EXCERPTED TEXT
# # # # #

# Komatsu wa250



## Ne1 (Jan 15, 2007)

Does anyone run Komatsu loaders? Looking for feedback/ advice. I would also consider a John Deere 544k series as there's good dealer support for both units in my area.


----------



## 512high (Jan 18, 2010)

you gave up on the 244j?


----------



## Ne1 (Jan 15, 2007)

No, I'm still looking for a 244j. Can't seem to find that one that is remotely close to me under $70 grand. I've been renting a larger loader for the past few winters and decided this may be the time to buy a used one.


----------



## 512high (Jan 18, 2010)

trust me I understand! Keep asking questions, I'm sure others know a lot etc. This is the time of year to buy....August slipping away fast


----------



## Ne1 (Jan 15, 2007)

512high;1821363 said:


> trust me I understand! Keep asking questions, I'm sure others know a lot etc. This is the time of year to buy....August slipping away fast


Exactly, need to secure equipment now. Not sure about your area but used equipment around here is tough to find right now.


----------



## SHAWZER (Feb 29, 2012)

# # # # #

DATA FOR REVIEW
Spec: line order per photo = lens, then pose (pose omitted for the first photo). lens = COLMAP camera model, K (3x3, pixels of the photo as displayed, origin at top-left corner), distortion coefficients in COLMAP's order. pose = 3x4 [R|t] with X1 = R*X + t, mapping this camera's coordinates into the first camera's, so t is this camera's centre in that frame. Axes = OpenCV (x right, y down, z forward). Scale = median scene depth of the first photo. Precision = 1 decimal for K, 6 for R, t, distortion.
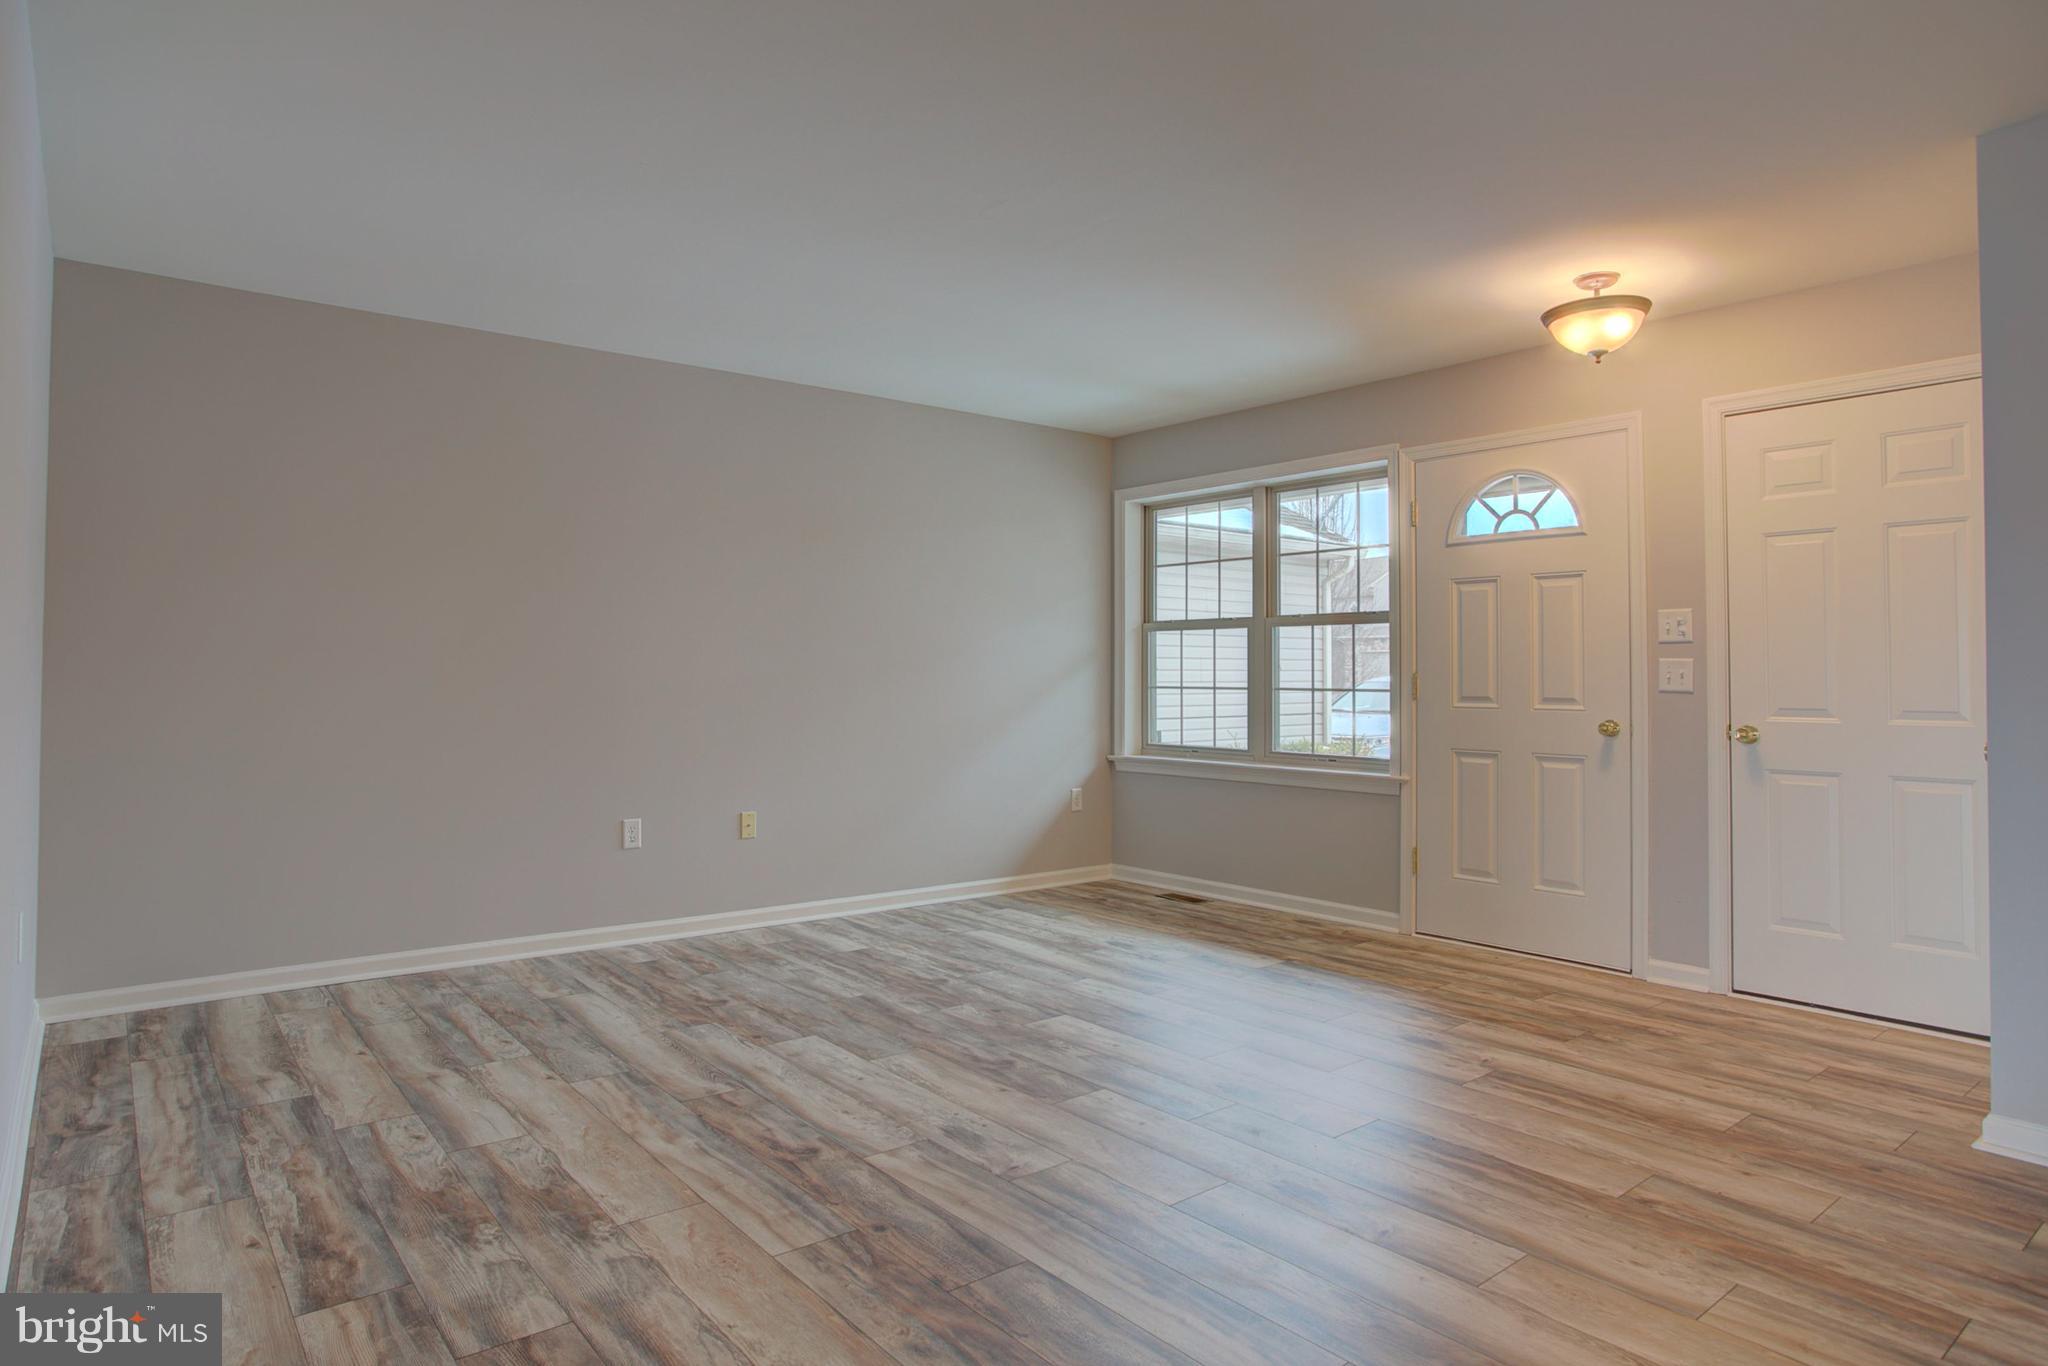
lens RADIAL K [[1200.8, 0, 1092.7], [0, 1200.8, 648.9], [0, 0, 1]] dist [-0.018248, 0.002542]
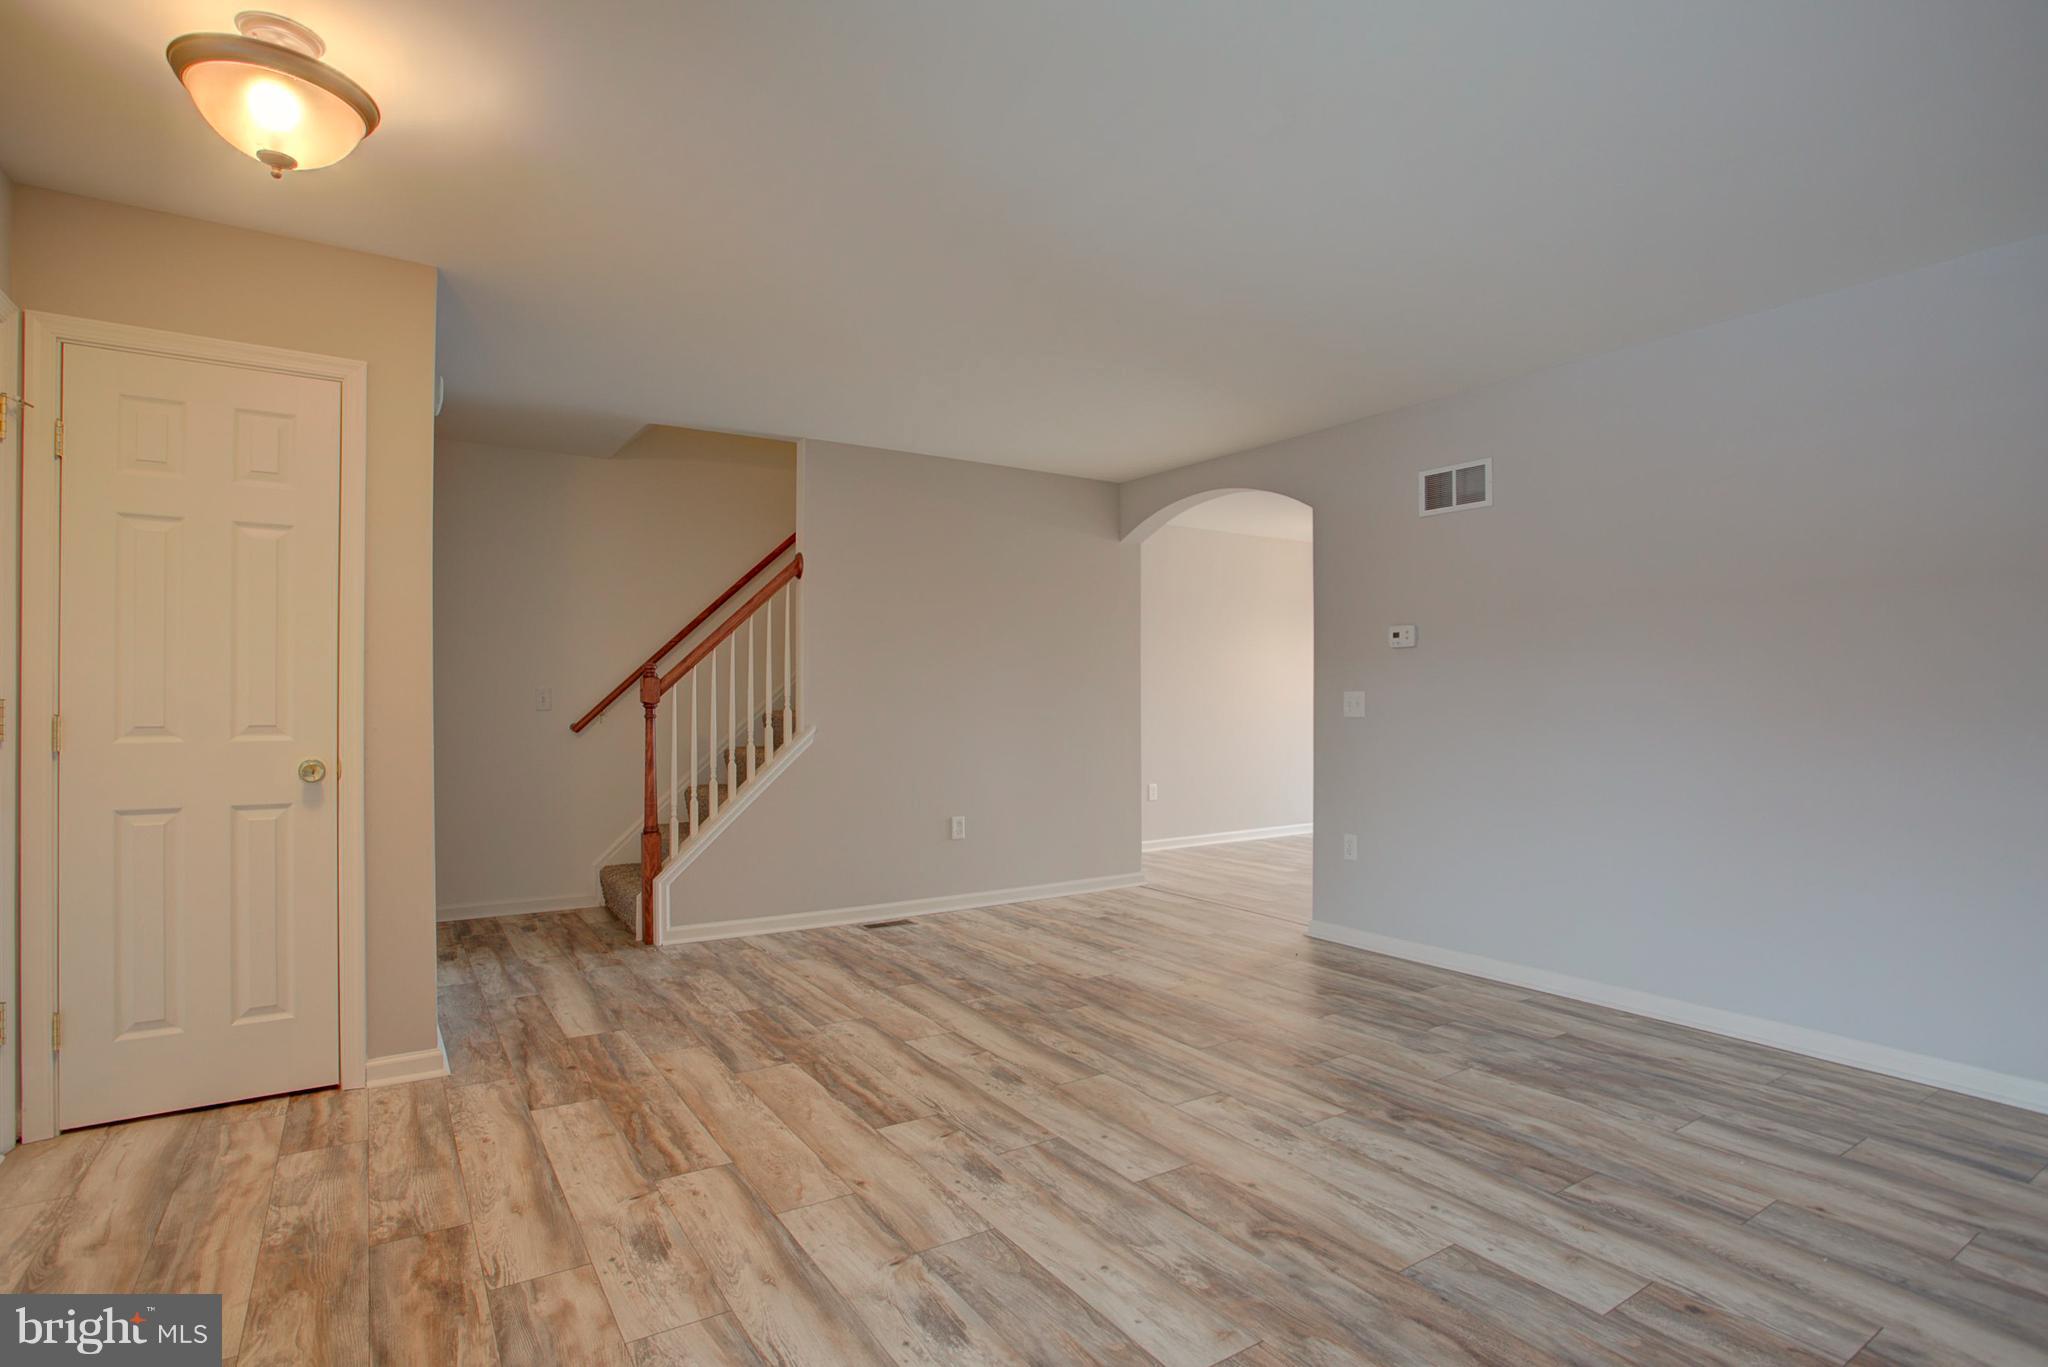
lens RADIAL K [[1037.8, 0, 1044.5], [0, 1037.8, 683.1], [0, 0, 1]] dist [-0.063936, 0.027187]
pose [[-0.990119, -0.004024, 0.140170, -0.028259], [-0.009461, 0.999227, -0.038145, 0.034009], [-0.139908, -0.039094, -0.989392, 1.742465]]
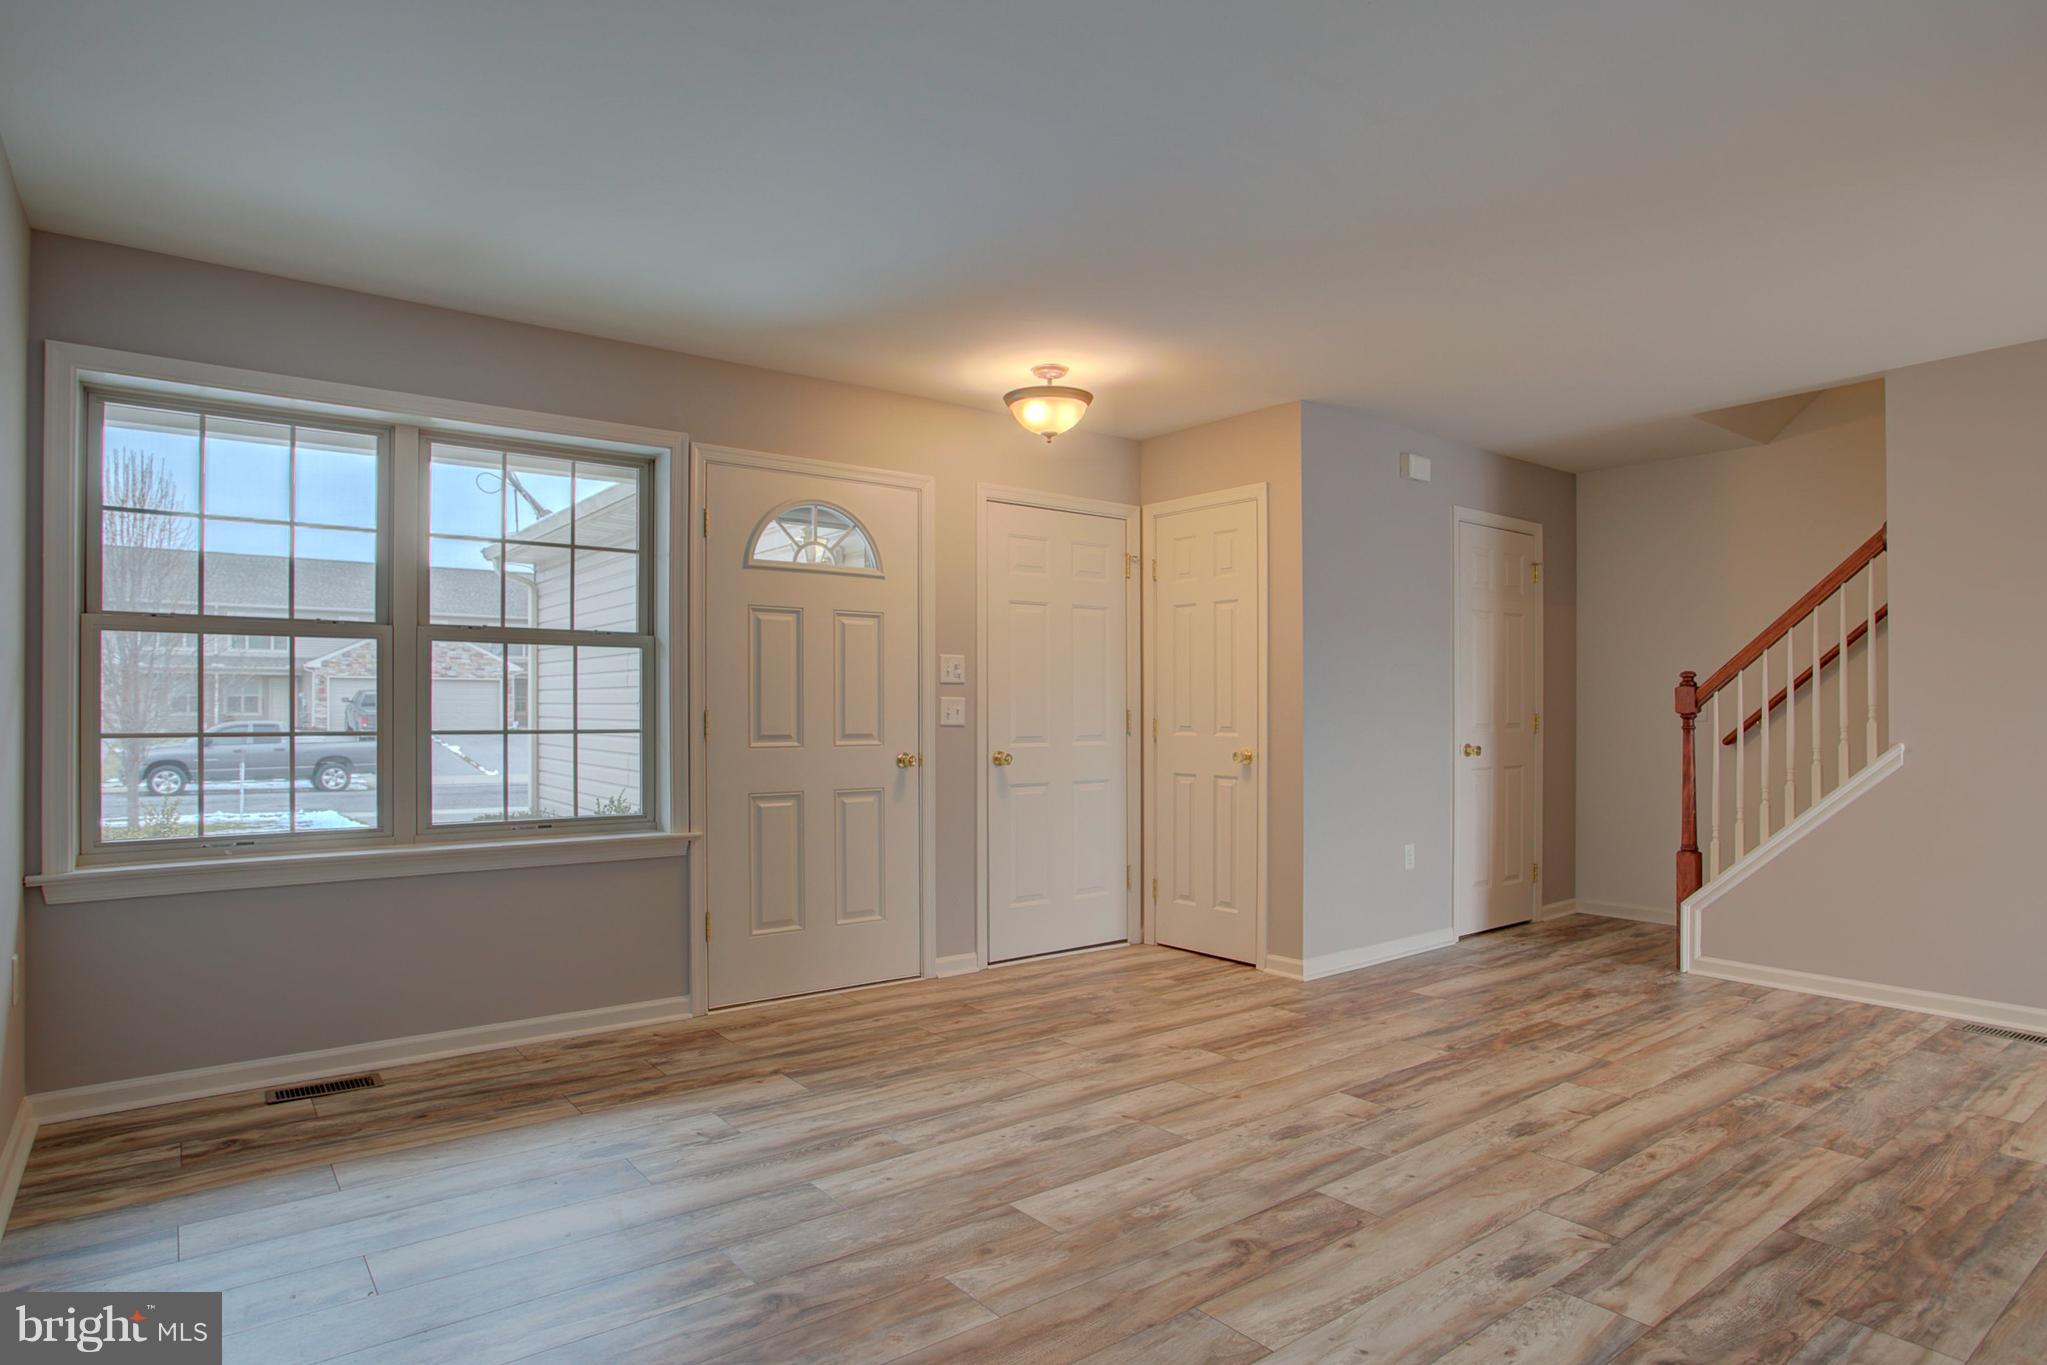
lens RADIAL K [[1097.3, 0, 998.3], [0, 1097.3, 704.1], [0, 0, 1]] dist [-0.068124, 0.032361]
pose [[0.081822, 0.005941, 0.996629, -0.778528], [-0.020476, 0.999781, -0.004279, 0.024722], [-0.996437, -0.020057, 0.081926, 1.160807]]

# # # # #

WORK ORDER A
How would you sum up the loader thread in three sentences?
WORK ORDER B
Write down the part of the loader thread that opens with the words containing "No, I'm still" and closes with "a used one.".
WORK ORDER C
Carry the loader thread further from where it stops.
The material after the loader thread plays no part in this.

TASK RESULT A
Ne1 asks for feedback on Komatsu loaders and would also consider a John Deere 544k series, since both have good dealer support in the area. Ne1 is still looking for a 244j but can't find one anywhere close for under $70 grand, and after renting a larger loader for the past few winters has decided it may be time to buy a used one. 512high says this is the time of year to buy, and Ne1 agrees that equipment needs to be secured now because used equipment is tough to find locally.

TASK RESULT B
No, I'm still looking for a 244j. Can't seem to find that one that is remotely close to me under $70 grand. I've been renting a larger loader for the past few winters and decided this may be the time to buy a used one.

TASK RESULT C
I own a WA 250-1 Komatsu loader with a cummins engine and really like it . Not all the fancy electronics like the newer ones but easier to fix if needed. 4 speed transmission is fast and can plow in 3rd with 12 foot box.


----------



## mercer_me (Sep 13, 2008)

I ran a 2008 WA 250 Komatsu screening gravel and it was a nice machine. I've never ran a John Deere K series so, I can't compare the two. You can't beat a CAT loader IMO.


----------



## Ne1 (Jan 15, 2007)

mercer_me;1822768 said:


> I ran a 2008 WA 250 Komatsu screening gravel and it was a nice machine. I've never ran a John Deere K series so, I can't compare the two. You can't beat a CAT loader IMO.


I agree about the Cat but there pricey.


----------



## SHAWZER (Feb 29, 2012)

Just curious , Did you buy a Komatsu or John Deere ?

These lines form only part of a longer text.